[Excerpt — start]

Wodrow has an anecdote in his delightful Analecta which shall introduce us into our subject to-night. Mr. John Menzies was a very pious and devoted pastor; he was a learned man also, and well seen in the Popish and in the Arminian controversies. And to the end of his life he was much esteemed of the people of Aberdeen as a foremost preacher of the gospel. And yet, 'Oh to have one more Sabbath in my pulpit!' he cried out on his death-bed. 'What would you then do?' asked some one who sat at his bedside. 'I would preach to my people on the tremendous difficulty of salvation!'
exclaimed the dying man.
1. Now, the first difficulty that stands in the way of our salvation is the stupendous mass of guilt that has accumulated upon all of us. Our guilt is so great that we dare not think of it. It is too horrible to believe that we shall ever be called to account for one in a thousand of it. It crushes our minds with a perfect stupor of horror, when for a moment we try to imagine a day of judgment when we shall be judged for all the deeds that we have done in the body. Heart-beat after heart-beat, breath after breath, hour after hour, day after day, year after year, and all full of sin; all nothing but sin from our mother's womb to our grave. Sometimes one outstanding act of sin has quite overwhelmed us. But before long that awful sin fell out of sight and out of mind. Other sins of the same kind succeeded it. Our sense of sin, our sense of guilt was soon extinguished by a life of sin, till, at the present moment the accumulated and tremendous load of our sin and guilt is no more felt by us than we feel the tremendous load of the atmosphere. But, all the time, does not our great guilt lie sealed down upon us? Because we are too seared and too stupefied to feel it, is it therefore not there? Because we never think of it, does that prove that both God and man have forgiven and forgotten it? Shall the Judge of all the earth do right in the matter of all men's guilt but ours? Does the apostle's warning not hold in our case?--his awful warning that we shall all stand before the judgment-seat? And is it only a strong figure of speech that the books shall be opened till we shall cry to the mountains to fall on us and to the rocks to cover us? Oh no! the truth is, the half has not been told us of the speechless stupefaction that shall fall on us when the trumpet shall sound and when Alp upon Alp of aggravated guilt shall rise up high as heaven between us and our salvation. Difficulty is not the name for guilt like ours.

[Excerpt — finish]
[Entries provided — start]

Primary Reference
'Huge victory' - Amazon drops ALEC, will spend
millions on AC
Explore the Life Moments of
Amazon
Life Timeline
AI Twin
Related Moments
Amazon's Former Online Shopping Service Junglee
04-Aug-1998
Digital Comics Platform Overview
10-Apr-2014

[Entries provided — finish]

Directions –
**1.** In the excerpt on the difficulty of salvation:
(a) Which city's people held Mr. John Menzies in high esteem as a preacher?
(b) What subject did Menzies say he would preach on if he had one more Sabbath in his pulpit?
(c) What does the excerpt name as the first difficulty standing in the way of our salvation?
**2.** Carry the excerpt on the difficulty of salvation further, picking up right after its last sentence.

Answers for this exercise –
**1.**
(a) Aberdeen.
(b) The tremendous difficulty of salvation.
(c) The stupendous mass of guilt that has accumulated upon all of us.

**2.**
Impossibility is the better name we should always know it by.
2. Another difficulty or impossibility to our salvation rises out of the awful corruption and pollution of our hearts. But is there any use entering on that subject? Is there one man in a hundred who even knows the rudiments of the language I must now speak in?
Is there one man in a hundred in whose mind any idea arises, and in whose heart any emotion or passion is kindled, as I proceed to speak of corruption of nature and pollution of heart? I do not suppose it. I do not presume upon it. I do not believe it. That most miserable man who is let down of God's Holy Spirit into the pit of corruption that is in his own heart,--to him his corruption, added to his guilt, causes a sadness that nothing in this world can really relieve; it causes a deep and an increasing melancholy, such as the ninety and nine who need no repentance and feel no pollution know nothing of. All living men flee from the corruption of an unburied corpse. The living at once set about to bury their dead.
'I am a stranger and a sojourner among you,' said Abraham to the children of Heth; 'give me a possession of a burying-place among you that I may bury my dead out of my sight.' But Paul could find no grave in the whole world in which to bury out of his sight the body of death to which he was chained fast; that body of sin and death which always makes the holiest of men the most wretched of men,--till the loathing and the disgust and the misery that filled the apostle's heart are to be understood by but one in a thousand even of the people of God.
3. And then, as if to make our salvation a very hyperbole of impossibility, the all but almighty power of indwelling sin comes in. Have you ever tried to break loose from the old fetter of an evil habit? Have you ever said on a New Year's Day with Thomas A
Kempis that this year you would root that appetite,--naming it,--
out of your body, and that vice,--naming it,--out of your heart?
Have you ever sworn at the Communion table that you would watch and pray, and set a watch on your evil heart against that envy, and that revenge, and that ill-will, and that distaste, dislike, and antipathy? Then your minister will not need to come back from his death-bed to preach to you on the difficulty of salvation.